Taiwan’s iconic Elephant Trunk Rock collapses
By Michelle De Pacina
December 19, 2023
The Elephant Trunk Rock, a renowned natural attraction in northern Taiwan, has collapsed into the sea due to natural weathering.
The announcement: The Ruifang District Office in New Taipei City reported that the rock formation, named for its resemblance to an elephant trunk, had fallen at about 1:55 p.m. local time on Dec. 16 due to seawater erosion and natural weathering. The rock body, particularly the “elephant’s trunk,” broke off from the rest of the structure after suffering from the natural disintegration.
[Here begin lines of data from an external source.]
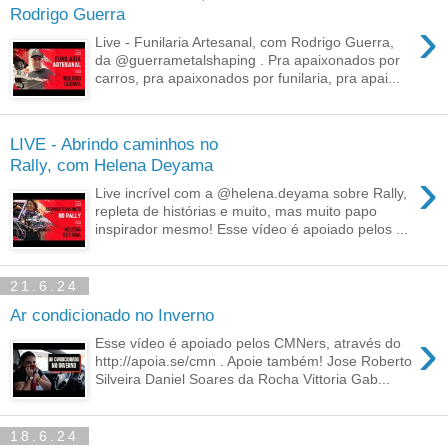
Rodrigo Guerra
›
Live - Funilaria Artesanal, com Rodrigo Guerra,
da @guerrametalshaping . Pra apaixonados por
carros, pra apaixonados por funilaria, pra apai...
LIVE - Abrindo caminhos no
Rally, com Helena Deyama
›
Live incrível com a @helena.deyama sobre Rally,
repleta de histórias e muito, mas muito papo
inspirador mesmo! Esse vídeo é apoiado pelos ...
21.6.24
Ar condicionado no Inverno
›
Esse vídeo é apoiado pelos CMNers, através do
http://apoia.se/cmn . Apoie também! Jose Roberto
Silveira Daniel Soares da Rocha Vittoria Gab...
18.6.24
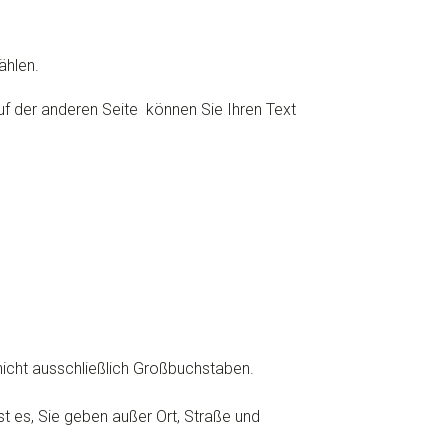
ählen.
auf der anderen Seite können Sie Ihren Text
icht ausschließlich Großbuchstaben.
st es, Sie geben außer Ort, Straße und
“Due to long-term Okinawa and natural weathering, the Elephant Nose rock body was partially broken. The original vision of the elephant nose has been lost. Due to the current geological and weather instability near the elephant nasal rock body, it is now closed and closed. I urge the public not to go again!!” district officials said on Facebook while sharing photos of the broken rock formation.
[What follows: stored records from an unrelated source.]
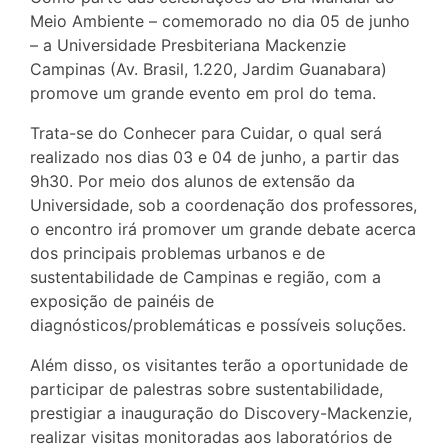
Meio Ambiente – comemorado no dia 05 de junho
– a Universidade Presbiteriana Mackenzie
Campinas (Av. Brasil, 1.220, Jardim Guanabara)
promove um grande evento em prol do tema.
Trata-se do Conhecer para Cuidar, o qual será
realizado nos dias 03 e 04 de junho, a partir das
9h30. Por meio dos alunos de extensão da
Universidade, sob a coordenação dos professores,
o encontro irá promover um grande debate acerca
dos principais problemas urbanos e de
sustentabilidade de Campinas e região, com a
exposição de painéis de
diagnósticos/problemáticas e possíveis soluções.
Além disso, os visitantes terão a oportunidade de
participar de palestras sobre sustentabilidade,
prestigiar a inauguração do Discovery-Mackenzie,
realizar visitas monitoradas aos laboratórios de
About the attraction: The Elephant Trunk Rock had been a popular tourist attraction for years, where visitors often climbed its “head” for photo opportunities. Initially a military-protected zone, it was opened to the public in 2000. The site, which is situated on a narrow strip of land called Shen’ao, was closed to visitors in 2010 due to safety concerns of geological and weather instability.
Natural occurrences and concerns: Professor Shen Chuan-chou from National Taiwan University’s Department of Geosciences told CNN that the collapse of the rock was a “natural” occurrence, attributing it to the continuous impact of seawater and wind on the rock formation.
Geologists in Taiwan are also expressing concern about the stability of the “Queen’s Head” rock, which bears a resemblance to Queen Elizabeth’s bust. The rock’s circumference is reported to be decreasing annually, raising the risk of collapse.